## [Objective]
Transcribe all of the lines below verbatim, keeping their order, spelling, and capitalization. Omit the pictures from your transcription.
+++ Stored rows +++
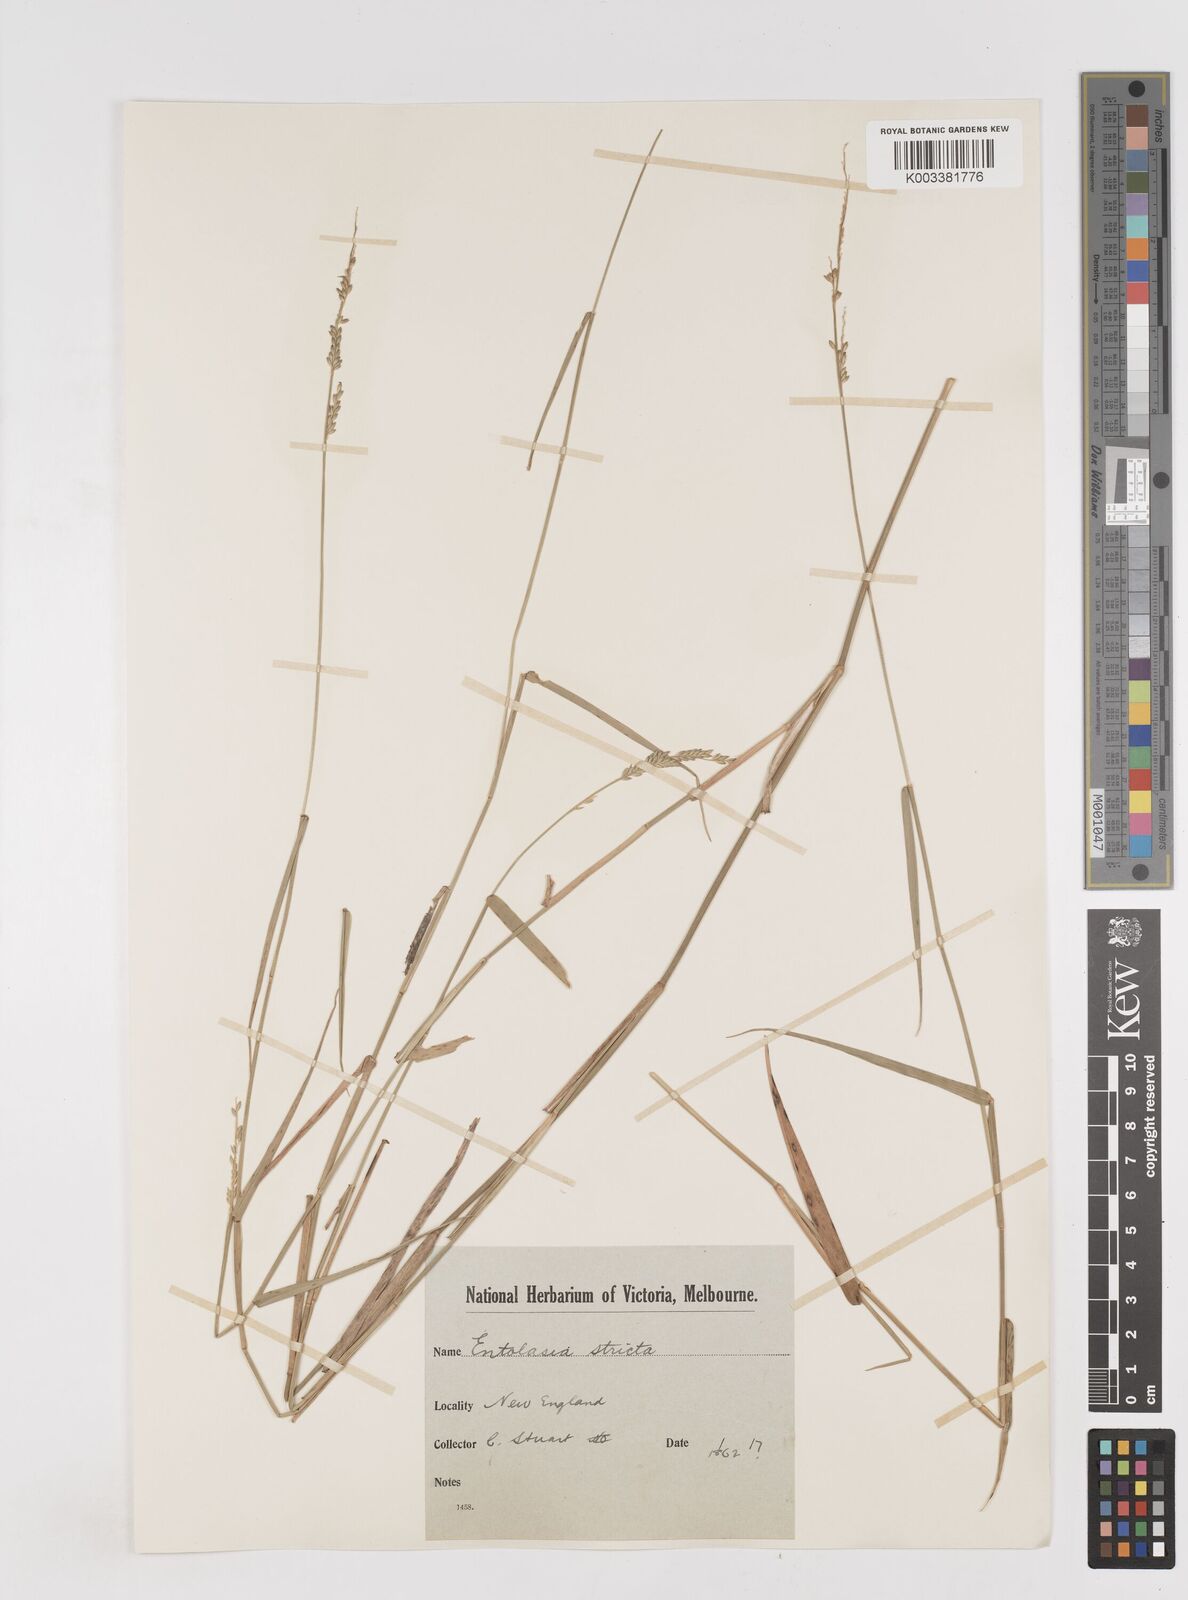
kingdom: Plantae
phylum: Tracheophyta
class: Liliopsida
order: Poales
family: Poaceae
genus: Entolasia
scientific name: Entolasia stricta
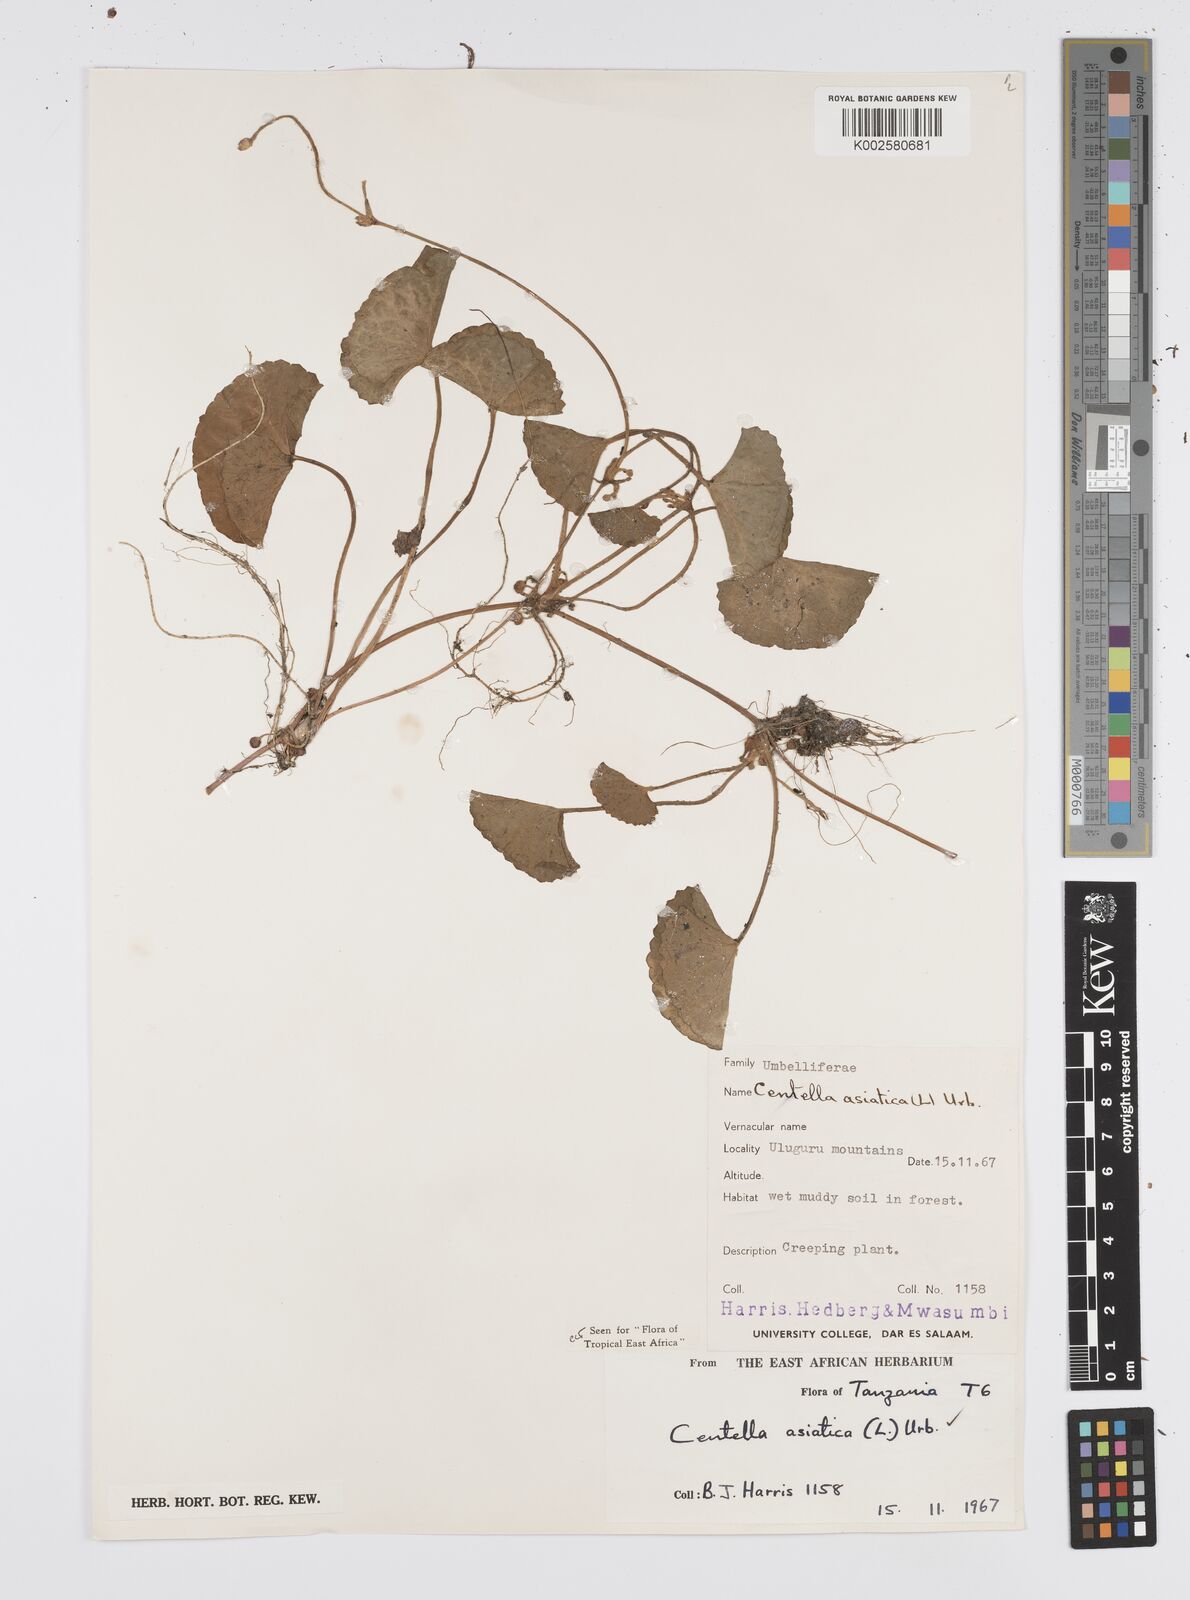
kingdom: Plantae
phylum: Tracheophyta
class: Magnoliopsida
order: Apiales
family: Apiaceae
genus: Centella
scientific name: Centella asiatica
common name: Spadeleaf
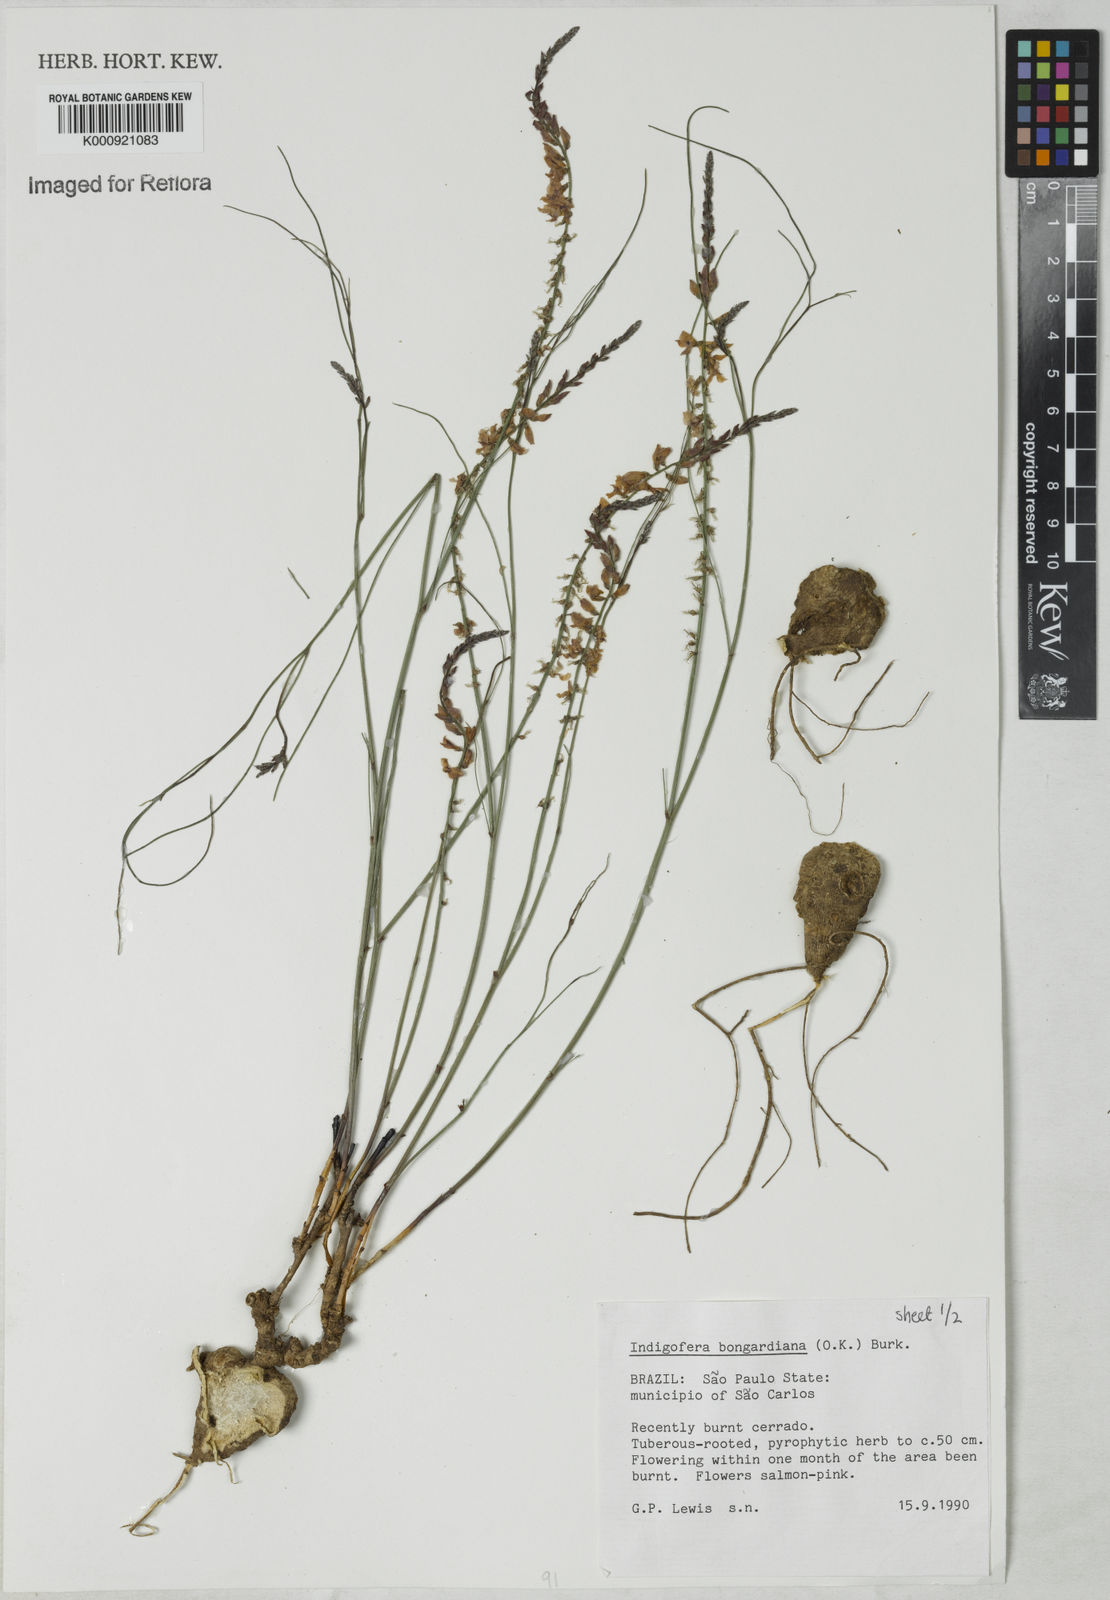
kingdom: Plantae
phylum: Tracheophyta
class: Magnoliopsida
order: Fabales
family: Fabaceae
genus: Indigofera
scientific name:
+++
## [Result for this exercise]
kingdom: Plantae
phylum: Tracheophyta
class: Liliopsida
order: Poales
family: Poaceae
genus: Entolasia
scientific name: Entolasia stricta
kingdom: Plantae
phylum: Tracheophyta
class: Magnoliopsida
order: Apiales
family: Apiaceae
genus: Centella
scientific name: Centella asiatica
common name: Spadeleaf
kingdom: Plantae
phylum: Tracheophyta
class: Magnoliopsida
order: Fabales
family: Fabaceae
genus: Indigofera
scientific name:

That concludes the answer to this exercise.